Далее Катинька уже ничего не слышала. У нее звенело в ушах, и всё слилось в сплошной звон и гул: разоблачать – выкорчевывать… выкорчевывать – разоблачать… «Дурдом какой-то, фантастика», – подумала Катя, глядя, как Калигула широко открывает рот, не издавая при этом ни звука…

Наконец, Совет кончился, все стали выходить. Катинька, с трудом поднявшись со стула, тоже вышла в коридор и остановилась, прислонившись к стене, не чувствуя в себе сил двигаться дальше.

– Что с Вами? Отчего Вы такая бледная? – услышала она рядом голос Папиосика. Он бережно взял ее об руку, провел по коридору, усадил в кресло.

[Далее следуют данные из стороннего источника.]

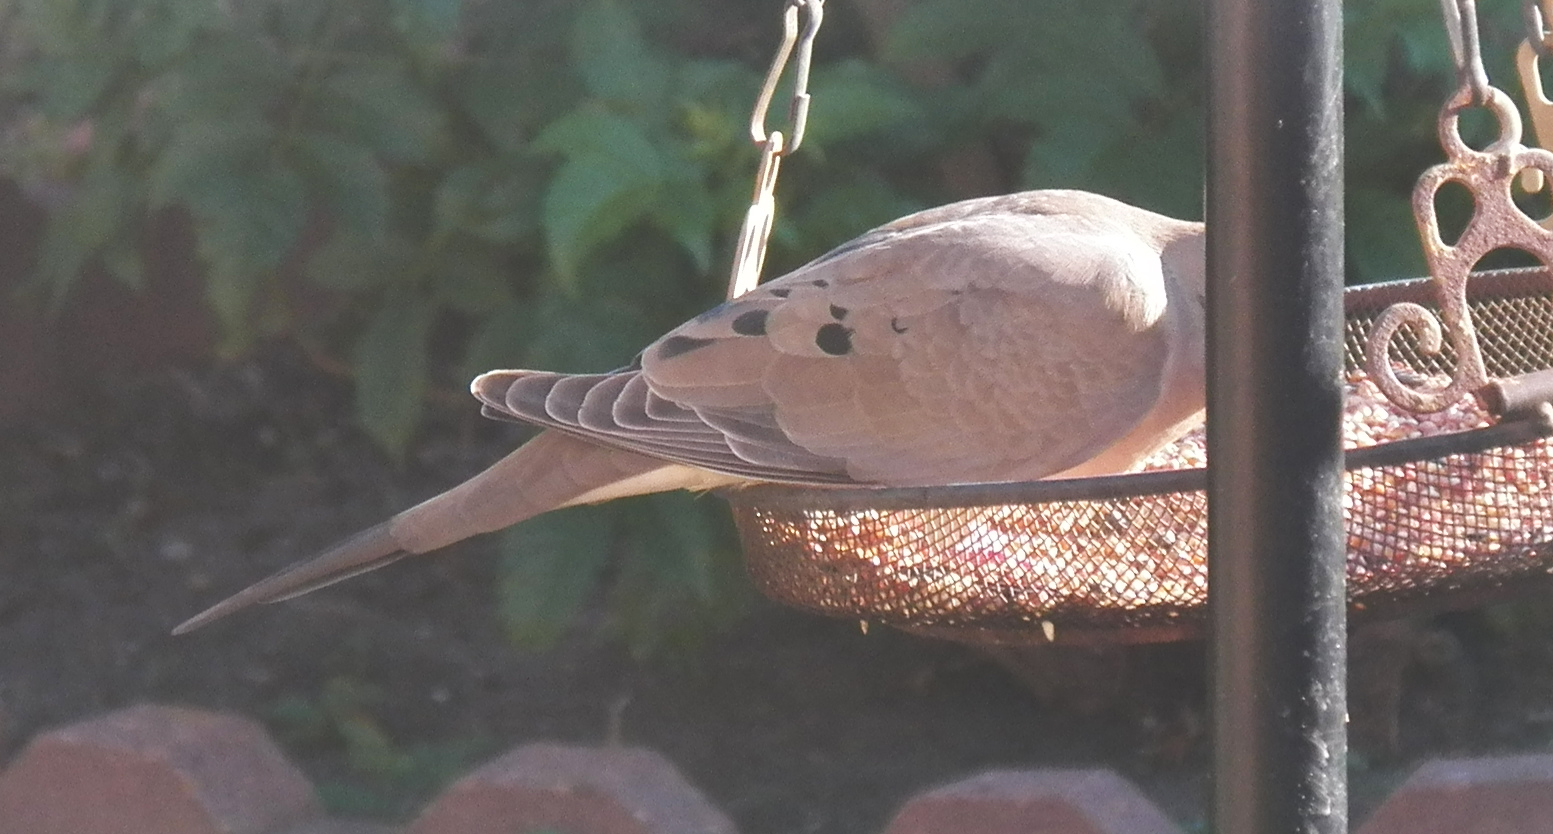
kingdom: Animalia
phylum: Chordata
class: Aves
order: Columbiformes
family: Columbidae
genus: Zenaida
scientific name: Zenaida macroura
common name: Mourning dove
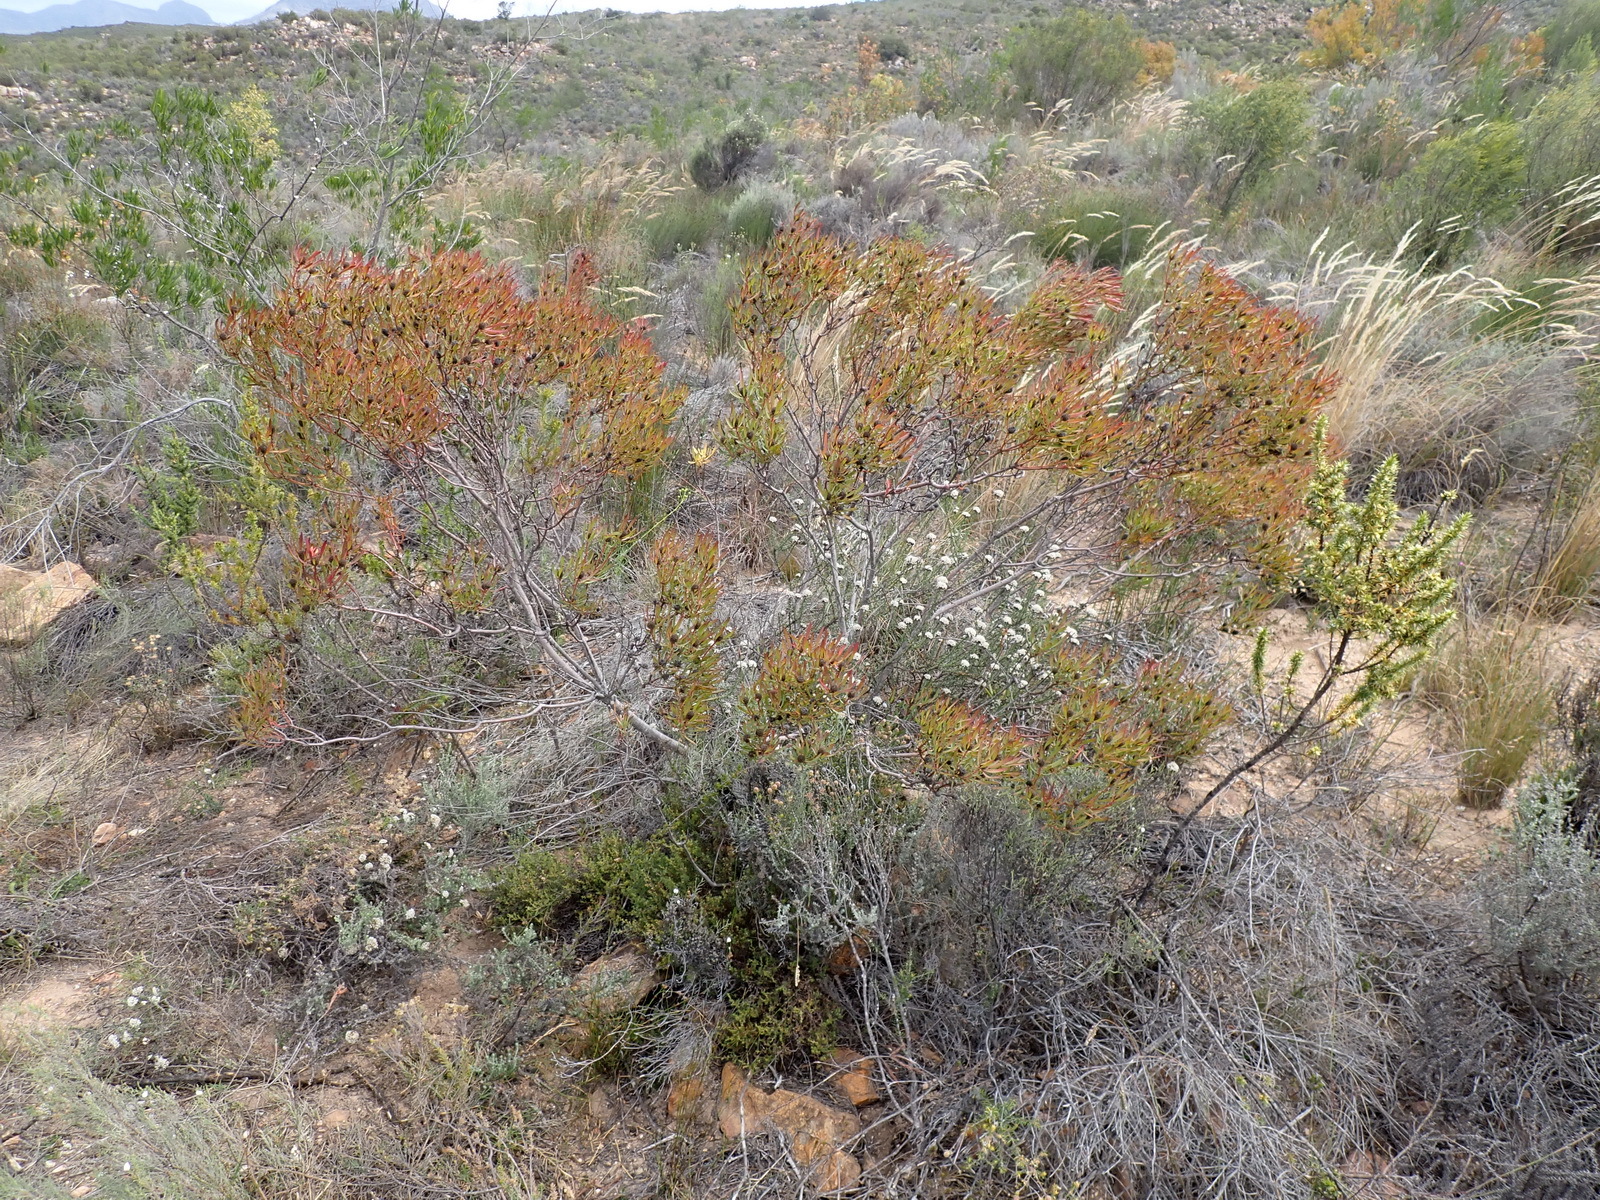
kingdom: Plantae
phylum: Tracheophyta
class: Magnoliopsida
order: Proteales
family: Proteaceae
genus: Leucadendron
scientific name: Leucadendron salignum
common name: Common sunshine conebush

– Сейчас принесу воды. – Он куда-то исчез, вернулся с полным стаканом и поднес его к Катиным губам. Катя попыталась сделать глоток, но вода была несвежая, из какого-то застоявшегося графина, и она плотно сжала губы, а в голове ее вспыхнула озорная студенческая песенка: «А ты не пей! А ты не пей из унитаза!»

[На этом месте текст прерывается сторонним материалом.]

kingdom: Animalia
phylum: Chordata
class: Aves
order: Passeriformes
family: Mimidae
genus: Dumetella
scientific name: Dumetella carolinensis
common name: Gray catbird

– Сидите здесь. Я пойду в буфет, может быть, у них еще есть чай. – Он суетливо ринулся выполнять свое намерение, но в дверях столкнулся с Калигулой.

– А, Валерий Иванович! Ты здесь. Забеги ко мне на секунду.

Калигула отпер дверь в перегородке, разделявшей помещение на две неравные части: меньшую, где сидела Катя, именовавшуюся почему-то «предбанником», и бо́льшую – партбюро, куда последовал за Калигулой Папиосик.

– Ну как тебе показалось, – услышала Катя за перегородкой торжествующий баритон Калигулы, – ничего прошло, а?

– Да вроде всё в порядке, – ответствовал голос Папиосика.

– Порядок… Порядок в танковых частях… Но это всё полдела. Даже четверть. Мы все эти их выступления заставили сдать нам в письменном виде. Видишь? С подписями… Хорошо придумано, а? Вот Жирмунец… Что он тут накалякал? – Калигула что-то забормотал, чего Катя не услышала, но затем стал читать громко:

– «…Я и некоторые мои товарищи совершили ошибку, когда ориентировали советское литературоведение на наследие Веселовского…» Та-ак. «Либеральный буржуазный космополитизм… абстрактная ученость… обернувшаяся в демагогическом использовании американских империалистов реальной угрозой свободе и национальной независимости народов всего мира… Свою позицию в дискуссии о Веселовском я должен признать неправильной в политическом, а следовательно – и в научном отношении». – Порядок! Что тут у нас еще? Алексеев, Шишмарь, та-ак, Смирнов, Проппик, Томашевич, Ерёма, Эйхенбашка… Ты смотри, смотри, что он пишет! «Статья в газете "Культура и жизнь" выяснила политическую сущность… Ориентация на Запад, где наука будто бы существует… Такова природа многих наших заблуждений – того, что теперь справедливо называют нашим "формализмом", "либерализмом", "космополитизмом", "низкопоклонничеством перед Западом"… Таково происхождение и моих ошибок в работах о Лермонтове и Толстом…» Так вот. Мы с тобой все эти их «признательные показания» отправим куда следует, понимаешь? Ну, как отклики на статью 11 марта. Вместе с решением партсобрания о мерах… Думаю, это нам зачтется где надо. И сильно зачтется! Статья-то сверху, о-хохо с какого верху! Понятно?